Liputan6.com, Jakarta - Kuasa Hukum Terdakwa Irfan Widyanto, Henry Yosodiningrat berharap Majelis Hakim Pengadilan Negeri Jakarta Selatan (PN Jaksel) dapat bijaksana melihat bahwa kliennya hanyalah korban kebohongan yang dilakukan oleh mantan atasannya yakni Ferdy Sambo, dalam kasus kematian Nofriansyah Yosua Hutabarat alias Brigadir J.
"Dari awal sidang saksi semua meringankan, membantu dan menjelaskan yang sebenarnya bahwa fakta seperti ini (korban kebohongan), mudah-mudahan Majelis Hakim juga melihat ternyata klien kami ini juga bisa sebetulnya adalah korban," tutur Henry usai menghadiri sidang dengan agenda pemeriksaan saksi Ketua RT Duren Tiga Seno Sukarto dan asisten rumah tangga (ART) Ferdy Sambo, Diryanto alias Kodir di PN Jaksel, Kamis (24/11/2022).
Henry menegaskan, keterangan para saksi yang pernah dihadirkan berikut bukti-bukti sudah sangat jelas menunjukkan terdakwa Irfan Widyanto tidak melakukan tindak pidana.

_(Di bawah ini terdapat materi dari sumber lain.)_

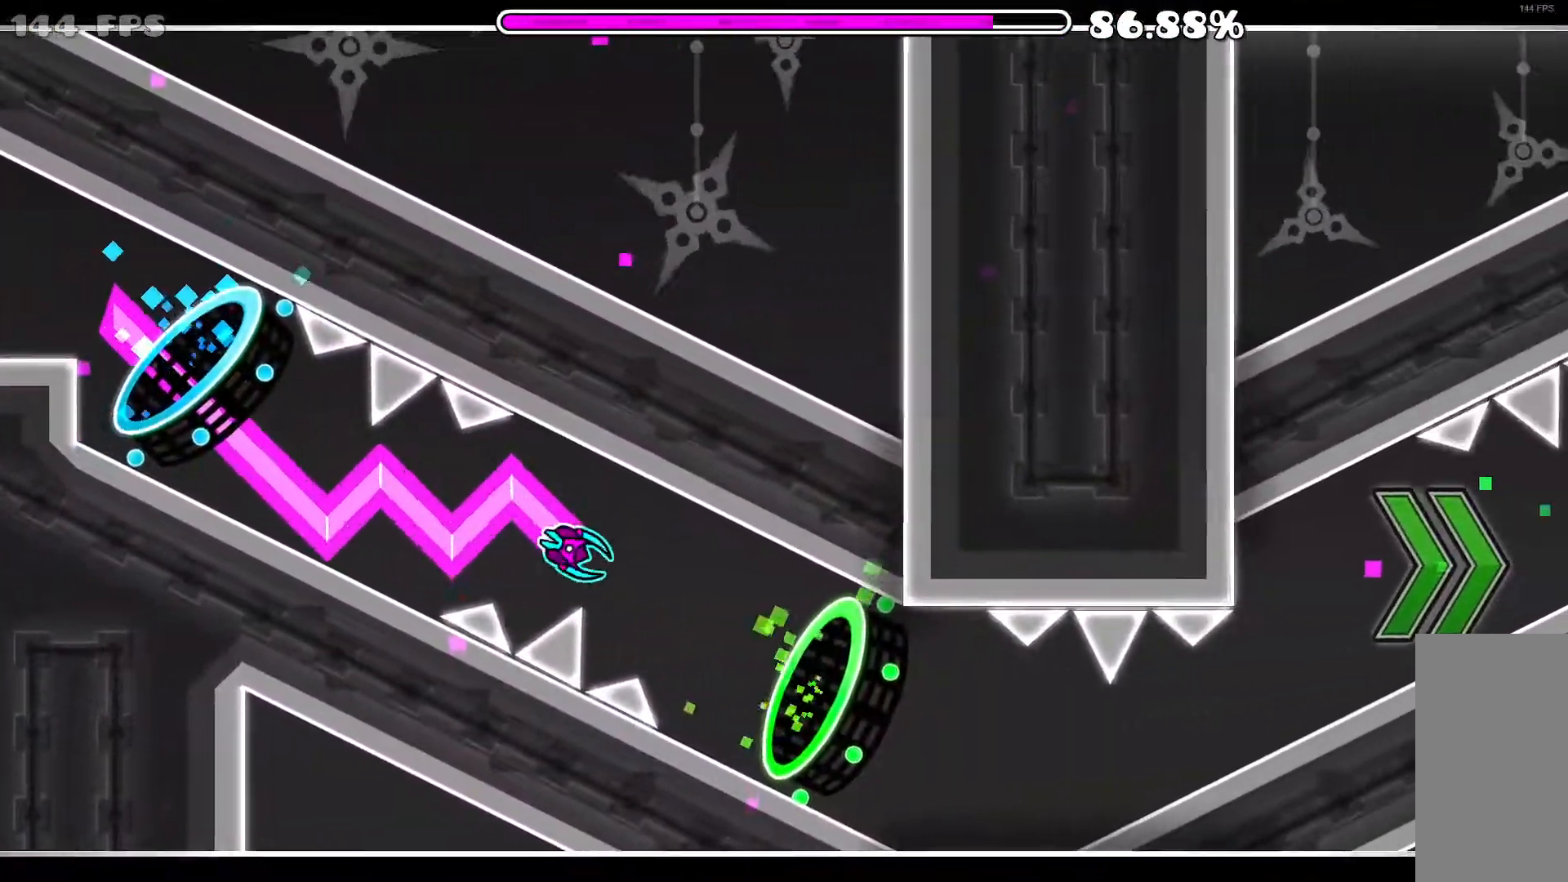
{"keys": [], "mouse": [], "events": [[33, "mouse_left", "down"], [83, "mouse_left", "up"]]}
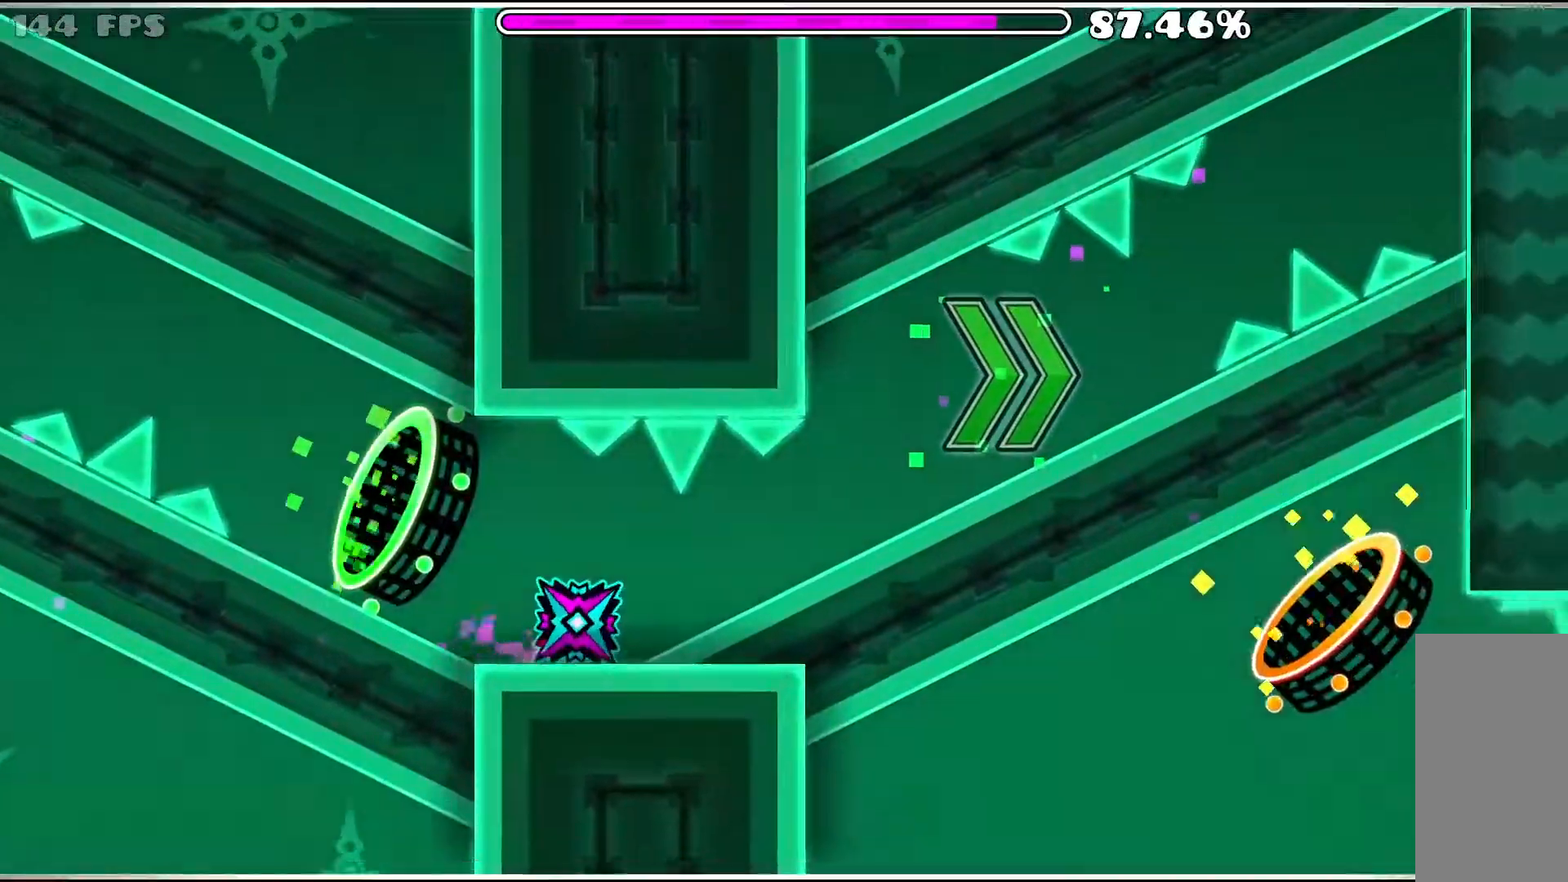
{"keys": [], "mouse": [], "events": []}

Keterangan Seno Sukarto dan Diryanto alias Kodir misalnya, kedua saksi tersebut mengaku tidak kenal dan tidak pernah bertemu dengan terdakwa Irfan Widyanto.
Advertisement
Baca Juga
Sementara, kesaksian Kodir pun menyebutkan bahwa CCTV yang dipasang di pos satpam dibeli menggunakan uang Ferdy Sambo, sehingga unsur Pasal UU ITE pun tidak terpenuhi. Henry mengingatkan bahwa kliennya hanya menjalankan perintah atasan saat mengganti DVR CCTV, yang menjadi bukti kasus kematian Brigadir J.
Terdakwa Irfan Widyanto juga tidak mengetahui bahwa DVR yang diganti tersebut merupakan bukti kasus kematian Brigadir J. Hal itu sebagaimana kesaksian AKBP Ari Cahya Nugraha alias Acay, yang merupakan atasan terdakwa.
"Maka yang dipahami oleh orang reserse (Irfan) adalah ambil dan serahkan pada penyidik. Apapun perintahnya dimaknai seperti itu dan dilaksanakan oleh terdakwa Irfan, itu tidak salah dan sangat benar," ujar Henry.
Ada Tekanan Psikis
Lebih lanjut, ada tekanan psikis hirarki dari perintah seorang Ferdy Sambo yang saat itu menjabat sebagai Kadiv Propam Polri. Henry menyebut, jika kesenjangan tersebut hanya sebatas pangkat, maka mungkin kliennya mampu memberikan penolakan secara tegas.
Namun berbeda dengan hirarki secara jabatan. Ferdy Sambo yang menjabat Kadiv Propam tentu sangat ditakuti oleh anggota Polri, terlebih Irfan yang hanya berpangkat AKP.
"Bahwa perintah yang katanya dari Agus kepada Irfan untuk mengamankan, kan kita sudah uji. Pengertian mengamankan itu, mengambil, menyerahkan kepada penyidik. Jadi bukan mengamankan terus dia berdiri, pegang senjata itu bukan. Jadi betul tidak ada kaitannya dengan dakwaan," Henry menandaskan.
Irfan Widyanto sendiri merupakan terdakwa anggota Polri dengan jabatan terendah dalam kasus obstruction of justice perkara kematian Brigadir J. Dia berpangkat Ajun Komisaris Polisi (AKP) dan diduga menjadi kepanjangan tangan Ferdy Sambo untuk mengambil dan merusak CCTV di sekitar Kompleks Polri, Duren Tiga, Jakarta Selatan.
Para terdakwa kasus obstruction of justice perkara kematian Brigadir J dijerat Pasal 49 jo Pasal 33 UU Nomor 19 Tahun 2016 tentang Perubahan Atas UU Nomor 11 Tahun 2008 tentang Informasi dan Transaksi Elektronik jo Pasal 55 Ayat (1) ke-1 KUHP. Mereka juga dikenakan Pasal 48 jo Pasal 32 Ayat (1) UU No.19 Tahun 2016 tentang Perubahan Atas UU Nomor 11 Tahun 2008 tentang Informasi dan Transaksi Elektronik jo Pasal 55 ayat (1) ke-1 KUHP.